The RNA medicine revolution has been spurred by lipid nanoparticles (LNPs). The effectiveness of an LNP is determined by its lipid components and their ratios; however, experimental optimization is laborious and does not explore the full design space. Computational approaches such as deep learning can be greatly beneficial, but the composite nature of LNPs limits the effectiveness of existing single molecule-based algorithms to LNPs. Addressing this, our approach integrates the multi-component and multimodal features of composite formulations such as LNPs to predict their performance in an end-to-end manner. Here we generate one of the largest LNP datasets (LANCE) by varying LNP formulations to train our deep learning model, COMET. This transformer-based neural network not only accurately predicts the efficacy of LNPs but is adaptable to non-canonical LNP formulations such as those with two ionizable lipids and polymeric materials.
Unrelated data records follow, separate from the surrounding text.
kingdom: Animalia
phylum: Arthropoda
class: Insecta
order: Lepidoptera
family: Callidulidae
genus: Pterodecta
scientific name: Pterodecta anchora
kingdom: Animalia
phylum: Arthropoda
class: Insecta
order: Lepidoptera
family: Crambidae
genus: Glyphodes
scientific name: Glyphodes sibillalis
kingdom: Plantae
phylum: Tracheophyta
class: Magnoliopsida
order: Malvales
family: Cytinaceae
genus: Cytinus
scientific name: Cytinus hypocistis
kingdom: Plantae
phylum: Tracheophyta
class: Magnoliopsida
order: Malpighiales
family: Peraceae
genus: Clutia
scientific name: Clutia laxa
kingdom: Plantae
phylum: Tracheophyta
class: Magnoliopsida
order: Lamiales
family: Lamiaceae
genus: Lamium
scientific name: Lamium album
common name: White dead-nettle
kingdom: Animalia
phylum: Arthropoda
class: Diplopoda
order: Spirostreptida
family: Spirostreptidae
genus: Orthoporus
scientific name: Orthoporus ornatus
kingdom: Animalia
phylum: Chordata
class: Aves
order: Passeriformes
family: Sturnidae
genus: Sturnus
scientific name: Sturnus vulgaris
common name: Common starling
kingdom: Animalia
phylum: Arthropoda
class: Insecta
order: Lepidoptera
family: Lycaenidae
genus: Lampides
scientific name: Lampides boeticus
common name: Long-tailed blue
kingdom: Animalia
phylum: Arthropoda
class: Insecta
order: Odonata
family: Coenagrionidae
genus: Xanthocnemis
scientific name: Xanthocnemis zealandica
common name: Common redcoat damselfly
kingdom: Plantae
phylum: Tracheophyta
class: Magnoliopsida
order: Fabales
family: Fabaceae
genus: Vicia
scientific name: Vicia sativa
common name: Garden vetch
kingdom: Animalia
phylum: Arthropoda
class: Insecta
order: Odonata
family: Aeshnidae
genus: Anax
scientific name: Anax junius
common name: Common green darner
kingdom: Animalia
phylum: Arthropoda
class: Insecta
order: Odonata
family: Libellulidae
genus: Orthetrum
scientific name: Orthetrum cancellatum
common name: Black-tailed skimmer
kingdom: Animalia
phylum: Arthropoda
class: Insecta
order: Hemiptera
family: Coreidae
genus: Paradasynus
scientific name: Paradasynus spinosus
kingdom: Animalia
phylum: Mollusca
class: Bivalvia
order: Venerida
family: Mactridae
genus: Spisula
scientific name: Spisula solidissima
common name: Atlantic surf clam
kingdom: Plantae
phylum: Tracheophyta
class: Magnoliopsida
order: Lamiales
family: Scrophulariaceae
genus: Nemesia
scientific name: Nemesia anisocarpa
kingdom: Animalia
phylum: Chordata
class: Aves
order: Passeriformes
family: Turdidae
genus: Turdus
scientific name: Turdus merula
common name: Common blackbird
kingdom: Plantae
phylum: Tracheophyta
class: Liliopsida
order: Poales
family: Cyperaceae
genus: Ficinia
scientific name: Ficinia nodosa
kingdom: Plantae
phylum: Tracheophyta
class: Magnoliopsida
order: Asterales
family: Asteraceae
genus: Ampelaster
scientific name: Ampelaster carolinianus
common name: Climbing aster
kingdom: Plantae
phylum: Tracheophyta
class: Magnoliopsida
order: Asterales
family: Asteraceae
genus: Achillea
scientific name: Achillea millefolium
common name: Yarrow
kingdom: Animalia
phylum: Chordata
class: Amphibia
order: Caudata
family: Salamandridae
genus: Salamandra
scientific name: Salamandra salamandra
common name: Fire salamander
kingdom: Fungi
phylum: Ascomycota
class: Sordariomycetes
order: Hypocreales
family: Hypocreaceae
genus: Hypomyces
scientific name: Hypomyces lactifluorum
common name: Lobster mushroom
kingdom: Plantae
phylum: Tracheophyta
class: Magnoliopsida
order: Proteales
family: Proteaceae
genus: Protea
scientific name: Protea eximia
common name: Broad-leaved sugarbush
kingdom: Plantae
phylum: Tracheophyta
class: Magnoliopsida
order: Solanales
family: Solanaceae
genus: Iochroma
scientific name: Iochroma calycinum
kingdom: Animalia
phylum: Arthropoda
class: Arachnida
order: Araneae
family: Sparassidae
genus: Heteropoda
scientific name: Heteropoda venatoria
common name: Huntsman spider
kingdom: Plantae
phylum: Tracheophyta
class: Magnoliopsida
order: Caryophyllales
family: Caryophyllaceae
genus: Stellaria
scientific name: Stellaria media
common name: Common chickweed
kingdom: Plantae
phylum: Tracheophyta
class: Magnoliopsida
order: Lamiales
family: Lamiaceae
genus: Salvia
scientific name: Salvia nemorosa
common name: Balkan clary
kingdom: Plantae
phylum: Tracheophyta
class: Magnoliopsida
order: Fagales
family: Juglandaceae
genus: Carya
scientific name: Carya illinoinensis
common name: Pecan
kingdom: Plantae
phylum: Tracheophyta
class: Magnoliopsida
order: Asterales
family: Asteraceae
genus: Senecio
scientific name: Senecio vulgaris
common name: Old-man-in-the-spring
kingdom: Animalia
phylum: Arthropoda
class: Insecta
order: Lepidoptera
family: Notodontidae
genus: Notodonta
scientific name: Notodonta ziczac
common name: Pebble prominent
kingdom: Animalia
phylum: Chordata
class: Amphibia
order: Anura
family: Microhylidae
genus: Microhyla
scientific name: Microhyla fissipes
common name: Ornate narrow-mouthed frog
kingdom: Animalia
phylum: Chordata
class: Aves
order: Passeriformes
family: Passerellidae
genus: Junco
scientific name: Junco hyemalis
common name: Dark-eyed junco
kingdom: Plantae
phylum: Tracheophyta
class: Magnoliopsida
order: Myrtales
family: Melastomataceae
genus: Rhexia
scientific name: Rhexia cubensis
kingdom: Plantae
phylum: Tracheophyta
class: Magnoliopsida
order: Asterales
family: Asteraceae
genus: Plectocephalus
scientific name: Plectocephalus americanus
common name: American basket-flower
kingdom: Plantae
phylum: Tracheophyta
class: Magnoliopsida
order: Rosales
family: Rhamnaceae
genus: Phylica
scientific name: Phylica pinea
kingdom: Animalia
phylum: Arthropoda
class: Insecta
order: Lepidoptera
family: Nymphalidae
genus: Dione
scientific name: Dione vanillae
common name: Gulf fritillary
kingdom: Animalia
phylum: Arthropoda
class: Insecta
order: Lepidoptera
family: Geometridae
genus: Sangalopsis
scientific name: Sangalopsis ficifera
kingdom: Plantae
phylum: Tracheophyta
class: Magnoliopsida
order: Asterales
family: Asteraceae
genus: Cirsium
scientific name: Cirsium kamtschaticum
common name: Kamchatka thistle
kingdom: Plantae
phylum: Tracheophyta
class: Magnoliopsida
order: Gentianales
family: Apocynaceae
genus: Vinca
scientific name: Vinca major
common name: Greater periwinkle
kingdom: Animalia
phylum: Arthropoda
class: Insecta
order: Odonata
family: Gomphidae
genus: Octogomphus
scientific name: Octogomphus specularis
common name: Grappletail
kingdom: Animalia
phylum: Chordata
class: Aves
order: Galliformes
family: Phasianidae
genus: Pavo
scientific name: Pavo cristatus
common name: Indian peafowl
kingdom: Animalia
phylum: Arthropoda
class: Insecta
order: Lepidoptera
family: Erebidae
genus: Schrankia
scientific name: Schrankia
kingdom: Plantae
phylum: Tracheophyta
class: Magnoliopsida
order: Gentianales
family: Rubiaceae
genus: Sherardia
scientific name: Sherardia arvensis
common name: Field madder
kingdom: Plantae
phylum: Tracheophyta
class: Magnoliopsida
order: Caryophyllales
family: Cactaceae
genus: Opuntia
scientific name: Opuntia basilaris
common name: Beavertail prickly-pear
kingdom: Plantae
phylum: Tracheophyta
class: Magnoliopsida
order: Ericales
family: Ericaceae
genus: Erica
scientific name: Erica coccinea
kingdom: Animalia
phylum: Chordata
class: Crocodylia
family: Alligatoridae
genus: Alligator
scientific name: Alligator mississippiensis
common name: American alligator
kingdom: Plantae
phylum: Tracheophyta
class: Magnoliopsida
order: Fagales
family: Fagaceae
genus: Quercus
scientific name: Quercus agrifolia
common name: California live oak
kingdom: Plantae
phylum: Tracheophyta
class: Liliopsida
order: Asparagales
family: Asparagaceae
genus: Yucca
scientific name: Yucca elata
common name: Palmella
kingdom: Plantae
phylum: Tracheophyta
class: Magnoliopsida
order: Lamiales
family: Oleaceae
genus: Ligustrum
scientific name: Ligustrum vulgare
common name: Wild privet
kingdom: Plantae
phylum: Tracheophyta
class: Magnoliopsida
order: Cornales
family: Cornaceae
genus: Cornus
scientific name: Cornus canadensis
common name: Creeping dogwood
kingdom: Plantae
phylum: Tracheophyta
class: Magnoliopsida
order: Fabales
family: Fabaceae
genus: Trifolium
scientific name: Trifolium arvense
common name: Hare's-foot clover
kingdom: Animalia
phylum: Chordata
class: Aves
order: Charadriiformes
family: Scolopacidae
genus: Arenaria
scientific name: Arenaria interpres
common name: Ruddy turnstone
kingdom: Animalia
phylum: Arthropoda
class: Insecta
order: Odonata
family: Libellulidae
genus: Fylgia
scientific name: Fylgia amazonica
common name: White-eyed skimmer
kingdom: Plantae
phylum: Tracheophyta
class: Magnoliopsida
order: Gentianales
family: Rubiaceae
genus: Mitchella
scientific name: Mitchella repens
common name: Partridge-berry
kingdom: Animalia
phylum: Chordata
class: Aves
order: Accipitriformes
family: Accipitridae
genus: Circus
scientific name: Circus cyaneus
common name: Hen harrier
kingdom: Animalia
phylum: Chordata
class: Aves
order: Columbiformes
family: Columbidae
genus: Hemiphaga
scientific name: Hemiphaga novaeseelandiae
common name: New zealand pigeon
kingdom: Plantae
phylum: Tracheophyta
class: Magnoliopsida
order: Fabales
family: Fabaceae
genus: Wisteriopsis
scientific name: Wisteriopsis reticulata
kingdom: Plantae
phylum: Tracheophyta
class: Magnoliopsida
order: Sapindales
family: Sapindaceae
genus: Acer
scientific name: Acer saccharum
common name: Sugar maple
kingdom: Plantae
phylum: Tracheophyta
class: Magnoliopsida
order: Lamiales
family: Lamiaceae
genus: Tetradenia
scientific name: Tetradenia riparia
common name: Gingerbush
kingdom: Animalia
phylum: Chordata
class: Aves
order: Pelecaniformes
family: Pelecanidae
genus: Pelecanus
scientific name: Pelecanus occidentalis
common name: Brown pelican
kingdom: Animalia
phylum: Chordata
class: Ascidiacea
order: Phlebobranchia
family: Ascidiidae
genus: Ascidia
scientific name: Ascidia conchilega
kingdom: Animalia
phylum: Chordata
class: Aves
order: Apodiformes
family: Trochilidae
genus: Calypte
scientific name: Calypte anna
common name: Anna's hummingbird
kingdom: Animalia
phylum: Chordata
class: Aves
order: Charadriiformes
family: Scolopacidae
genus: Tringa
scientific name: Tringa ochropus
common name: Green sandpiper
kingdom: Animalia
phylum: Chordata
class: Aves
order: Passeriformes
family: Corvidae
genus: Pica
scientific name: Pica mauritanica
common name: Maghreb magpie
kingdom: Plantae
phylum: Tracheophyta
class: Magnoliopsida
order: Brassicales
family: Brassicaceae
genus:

Furthermore, COMET can predict LNP performance in a cell line outside of LANCE and predict LNP stability during lyophilization using only small training datasets. Experimental validation showed that our approach can identify LNPs that exhibit strong protein expression in vitro and in vivo, promising accelerated development of nucleic acid therapies with extensive potential across therapeutic and manufacturing applications.